Alcohol’s New Frontier

Alcohol and Los Angeles have a funny relationship – we Angelenos love to sample a bit of everything, but can’t sample too much of it for fear of, well, sampling too much. Now though, everything is about to get a little more complicated.

It’s generally always difficult to refuse a glass of wine, but it’s especially difficult when it comes from a machine from the future.  The Enomatic machine, gaining popularity at fine establishments around our fair, wine-soaked city, uses a patented technology to keep a bottle of wine at the perfect temperature to allow it to stay open and delicious for up to three weeks.  How we lived without this for so long is beyond us; restaurants have begun using it to crack open pricier bottles of wine so that before shelling out $200 on a bottle you’ve never tried, you can get a taste and discuss it’s legs, oaky flavor, and decide if it’s what you’re really looking for.

Such pioneering restaurants include Pourtal on Santa Monica Blvd. between Ocean Ave and 2nd Street as well as the new-ish Drago brothers’ outpost Via Alloro in Beverly Hills on Canon and Dayton Way.  Other restaurants with an understandably significant focus on wine include Vinoteque on Melrose Ave. and Eva on Beverly Blvd.

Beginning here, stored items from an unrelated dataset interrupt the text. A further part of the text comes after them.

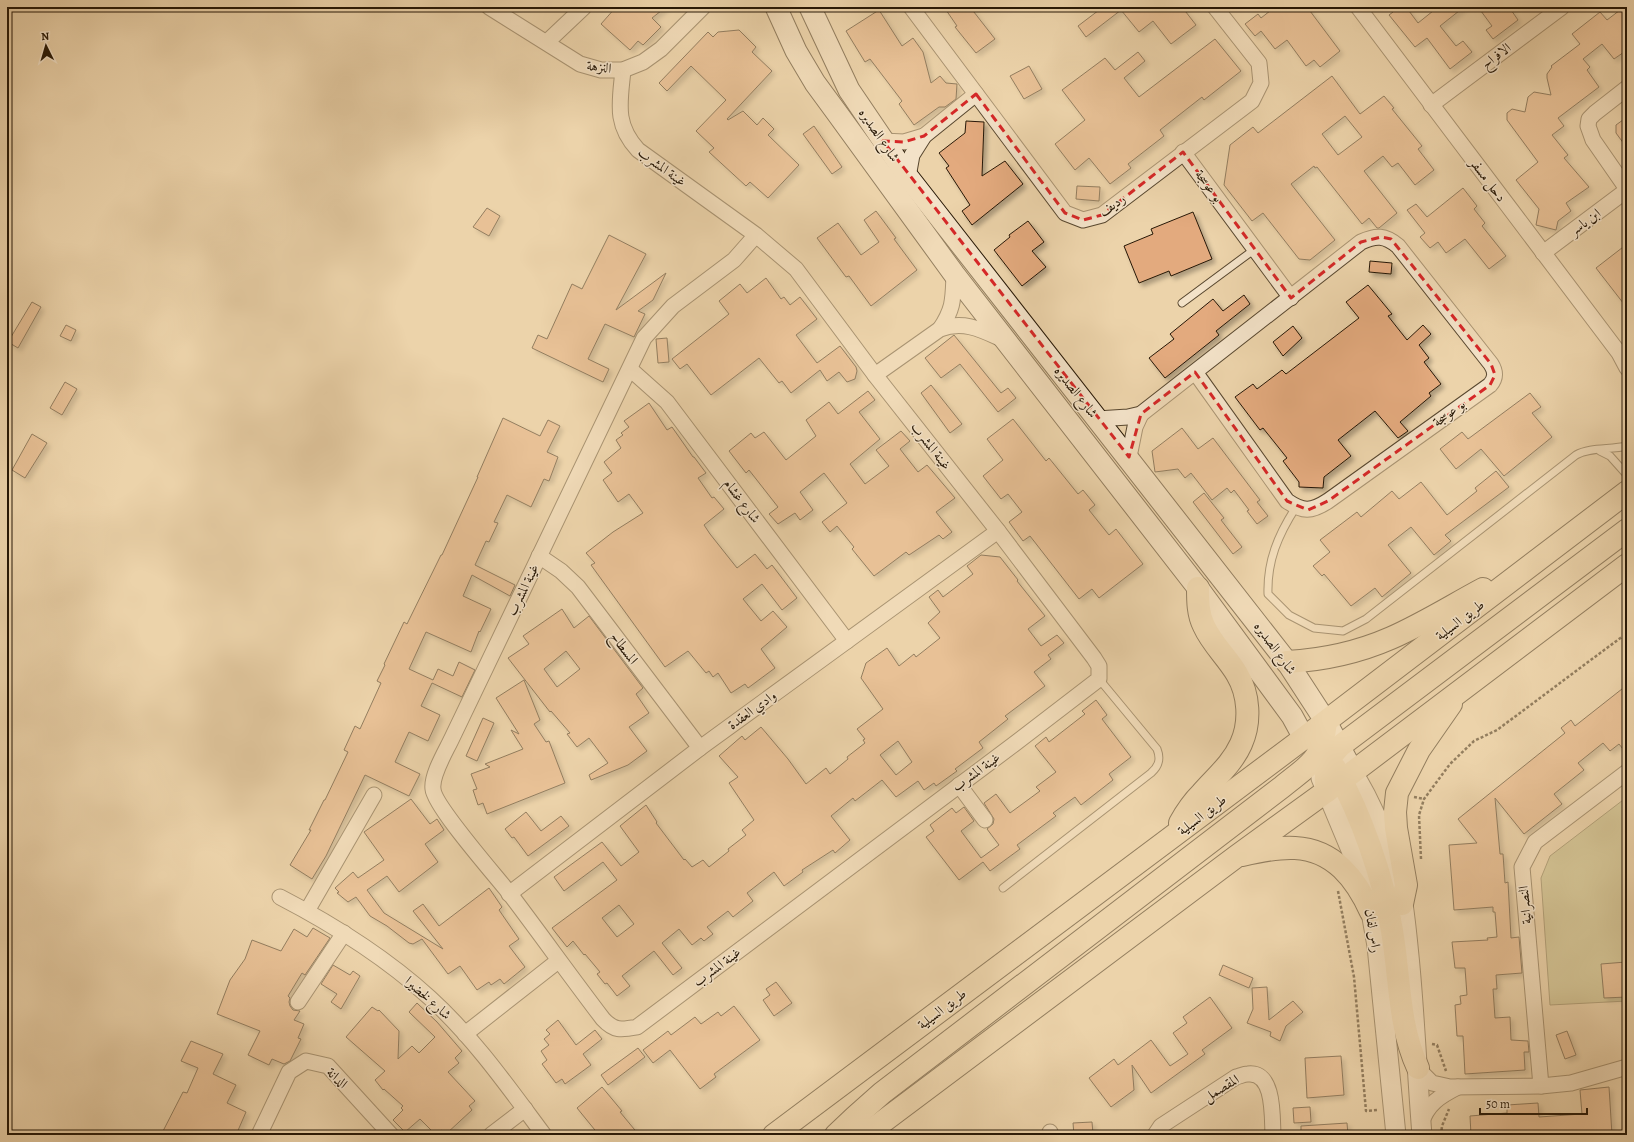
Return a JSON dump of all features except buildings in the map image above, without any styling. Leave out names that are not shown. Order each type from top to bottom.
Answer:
[{"type":"main road","name":"شارع الصديره","points":[[776,7],[796,51],[815,83],[954,274],[1198,588],[1292,716],[1322,750]]},
{"type":"main road","name":"شارع الصديره","points":[[810,7],[846,84],[908,177],[1097,419],[1129,457],[1287,662],[1326,722]]},
{"type":"main road","name":"طريق السيلية","points":[[773,1134],[1172,837],[1322,750],[1326,722],[1627,492]]},
{"type":"main road","points":[[836,1135],[882,1094],[1282,788],[1322,750],[1627,530]]},
{"type":"main road","points":[[1287,662],[1326,658],[1391,638],[1545,555]]},
{"type":"main road","points":[[865,1135],[1627,565]]},
{"type":"main road","points":[[1172,837],[1190,807],[1225,770],[1242,744],[1248,715],[1247,701],[1237,674],[1204,627],[1198,606],[1198,588]]},
{"type":"main road","points":[[1402,904],[1406,885],[1396,828],[1395,812],[1397,793],[1419,750],[1460,690]]},
{"type":"main road","points":[[1322,750],[1355,809],[1384,893],[1392,930],[1406,1033],[1418,1068]]},
{"type":"main road","points":[[1237,856],[1277,849],[1295,848],[1326,857],[1338,865],[1358,885],[1371,912]]},
{"type":"street","name":"النزهة","points":[[489,7],[580,64],[601,70],[623,70],[643,62],[661,49],[703,7]]},
{"type":"street","points":[[547,42],[584,7]]},
{"type":"street","name":"رديف","points":[[911,7],[1065,213],[1083,220],[1102,215],[1252,101],[1261,83],[1259,63],[1215,7]]},
{"type":"street","name":"دحل مسفر","points":[[1358,7],[1543,253],[1623,355],[1627,368]]},
{"type":"street","name":"الافراح","points":[[1431,104],[1562,7]]},
{"type":"street","name":"غينة المشرب","points":[[623,70],[620,115],[623,128],[629,140],[638,150],[756,235],[796,269],[875,375],[998,531],[1099,666],[1099,679],[637,1028],[624,1030],[611,1027],[558,961],[509,894],[455,825],[434,795],[432,787],[436,773],[644,338],[673,306],[734,260],[756,235]]},
{"type":"street","name":"ابن ياسر","points":[[1543,253],[1627,190],[1593,140],[1588,126],[1589,119],[1595,113],[1627,88]]},
{"type":"street","points":[[908,177],[912,155],[924,136],[976,94]]},
{"type":"street","points":[[883,141],[904,142],[924,136]]},
{"type":"street","name":"بو عوسجة","points":[[1183,152],[1291,298]]},
{"type":"street","name":"بو عوسجة","points":[[1097,419],[1128,417],[1141,414],[1361,242],[1368,238],[1380,236],[1391,240],[1398,246],[1491,364],[1495,375],[1494,380],[1490,385],[1328,501],[1318,507],[1308,510],[1296,507]]},
{"type":"street","points":[[940,329],[948,317],[952,306],[954,274]]},
{"type":"street","points":[[875,375],[940,329],[955,325],[971,326],[1006,342]]},
{"type":"street","name":"شارع غشام","points":[[630,369],[667,402],[847,641]]},
{"type":"street","points":[[1195,372],[1287,501],[1296,507]]},
{"type":"street","points":[[1129,457],[1135,427],[1141,414]]},
{"type":"street","name":"وادي العقدة","points":[[509,894],[700,748],[998,531]]},
{"type":"street","name":"المسطاح","points":[[539,556],[561,571],[578,587],[700,748]]},
{"type":"street","name":"النصرانية","points":[[1541,1086],[1522,867],[1535,842],[1627,772]]},
{"type":"street","points":[[1340,781],[1369,800],[1381,826],[1394,864],[1402,904],[1414,1000],[1421,1130]]},
{"type":"street","name":"راس لفان","points":[[1340,781],[1371,912],[1377,946],[1396,1135]]},
{"type":"street","points":[[959,784],[984,820]]},
{"type":"street","points":[[307,911],[374,795]]},
{"type":"street","name":"شارع لخضيرا","points":[[280,897],[344,932],[418,988],[465,1034],[544,1135]]},
{"type":"street","points":[[298,1002],[344,932]]},
{"type":"street","points":[[465,1034],[558,961]]},
{"type":"street","name":"الدانة","points":[[259,1135],[289,1072],[306,1062],[328,1066],[391,1135]]},
{"type":"street","points":[[1418,1068],[1432,1083],[1459,1087],[1541,1086],[1580,1081],[1627,1067]]},
{"type":"street","name":"المقصمل","points":[[1155,1135],[1161,1126],[1236,1077],[1250,1073],[1262,1078],[1270,1091],[1273,1135]]},
{"type":"street","points":[[1421,1130],[1424,1114],[1429,1105],[1438,1098],[1459,1087]]},
{"type":"street","points":[[491,1135],[525,1109]]},
{"type":"lane","points":[[1182,304],[1255,249]]},
{"type":"lane","points":[[1296,507],[1283,528],[1275,550],[1268,576],[1268,594],[1289,615],[1314,628],[1343,630],[1366,619],[1576,456],[1583,452],[1627,446]]},
{"type":"lane","points":[[1598,450],[1610,456],[1627,475]]},
{"type":"lane","points":[[1003,888],[1151,773],[1158,765],[1159,754],[1157,749],[1099,679]]},
{"type":"path","points":[[1422,863],[1419,815],[1424,799],[1450,764],[1474,741],[1497,730],[1627,633]]},
{"type":"path","points":[[1348,874],[1336,885],[1354,977],[1366,1111],[1393,1108]]},
{"type":"highlighted area","points":[[976,94],[1065,213],[1083,220],[1102,215],[1183,152],[1291,298],[1361,242],[1381,237],[1391,239],[1491,364],[1495,375],[1490,385],[1328,501],[1308,510],[1287,501],[1195,372],[1141,414],[1129,457],[883,141],[904,142],[924,136]]},
{"type":"shaded area","points":[[1627,797],[1627,1001],[1550,1005],[1541,878],[1550,856]]}]
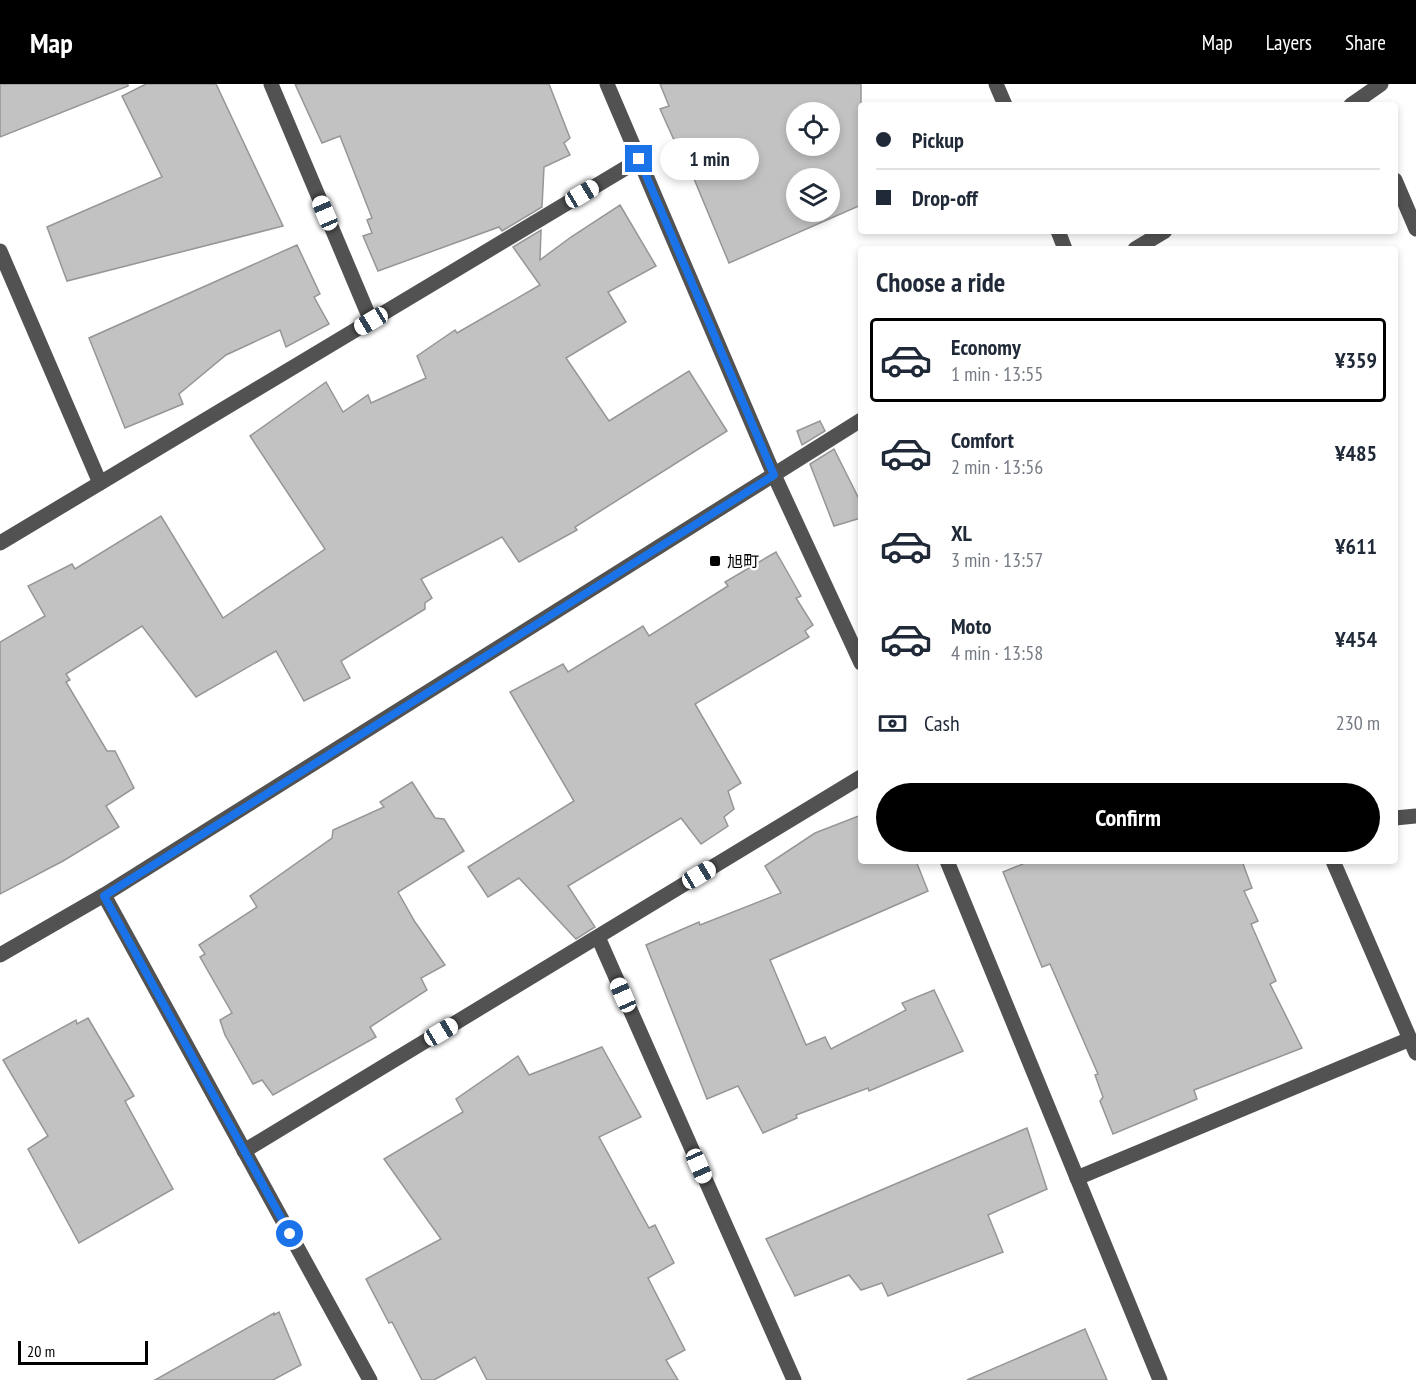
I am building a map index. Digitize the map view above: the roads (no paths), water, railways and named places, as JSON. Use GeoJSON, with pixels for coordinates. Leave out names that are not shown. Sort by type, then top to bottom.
{"type":"FeatureCollection","features":[{"type":"Feature","properties":{"kind":"street"},"geometry":{"type":"LineString","coordinates":[[271,84],[371,321]]}},
{"type":"Feature","properties":{"kind":"street"},"geometry":{"type":"LineString","coordinates":[[607,84],[774,475],[858,657]]}},
{"type":"Feature","properties":{"kind":"street"},"geometry":{"type":"LineString","coordinates":[[996,84],[1004,102]]}},
{"type":"Feature","properties":{"kind":"street"},"geometry":{"type":"LineString","coordinates":[[1357,98],[1381,84]]}},
{"type":"Feature","properties":{"kind":"street"},"geometry":{"type":"LineString","coordinates":[[0,543],[639,159]]}},
{"type":"Feature","properties":{"kind":"street"},"geometry":{"type":"LineString","coordinates":[[1398,187],[1416,229]]}},
{"type":"Feature","properties":{"kind":"street"},"geometry":{"type":"LineString","coordinates":[[1140,246],[1160,234]]}},
{"type":"Feature","properties":{"kind":"street"},"geometry":{"type":"LineString","coordinates":[[0,251],[100,483]]}},
{"type":"Feature","properties":{"kind":"street"},"geometry":{"type":"LineString","coordinates":[[0,955],[104,896],[858,422]]}},
{"type":"Feature","properties":{"kind":"street"},"geometry":{"type":"LineString","coordinates":[[244,1151],[858,779]]}},
{"type":"Feature","properties":{"kind":"street"},"geometry":{"type":"LineString","coordinates":[[1398,818],[1416,816]]}},
{"type":"Feature","properties":{"kind":"street"},"geometry":{"type":"LineString","coordinates":[[948,864],[1160,1380]]}},
{"type":"Feature","properties":{"kind":"street"},"geometry":{"type":"LineString","coordinates":[[1077,1178],[1413,1046],[1334,864]]}},
{"type":"Feature","properties":{"kind":"street"},"geometry":{"type":"LineString","coordinates":[[104,896],[370,1380]]}},
{"type":"Feature","properties":{"kind":"street"},"geometry":{"type":"LineString","coordinates":[[598,937],[794,1380]]}},
{"type":"Feature","properties":{"kind":"place","name":"旭町"},"geometry":{"type":"Point","coordinates":[715,561]}}]}
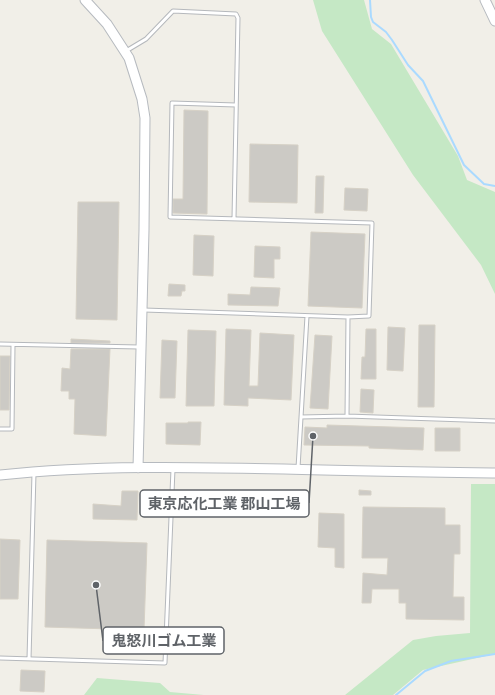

There are some among us who are of the school of thought that hard alcohol has just as much business in our glasses as wine does, and worry not – we’re not left out of this intoxifying revolution.  Bars and restaurants around town have begun employing “mixologists” rather than bartenders for your drinking pleasure.  Your gin and tonic no longer floats with items like an Aviation No. 1 on the menu at Comme Ca, the Absinthe ’75 at the Edison, or the Thug over at the Roger Room.  Why not sample them all and hit The Association, Copa D’Oro, or Guys and Dolls to see what they’ve started calling a combination of gin, champagne, and elderflower – we bet it’ll be some riff on “Brass Flower.”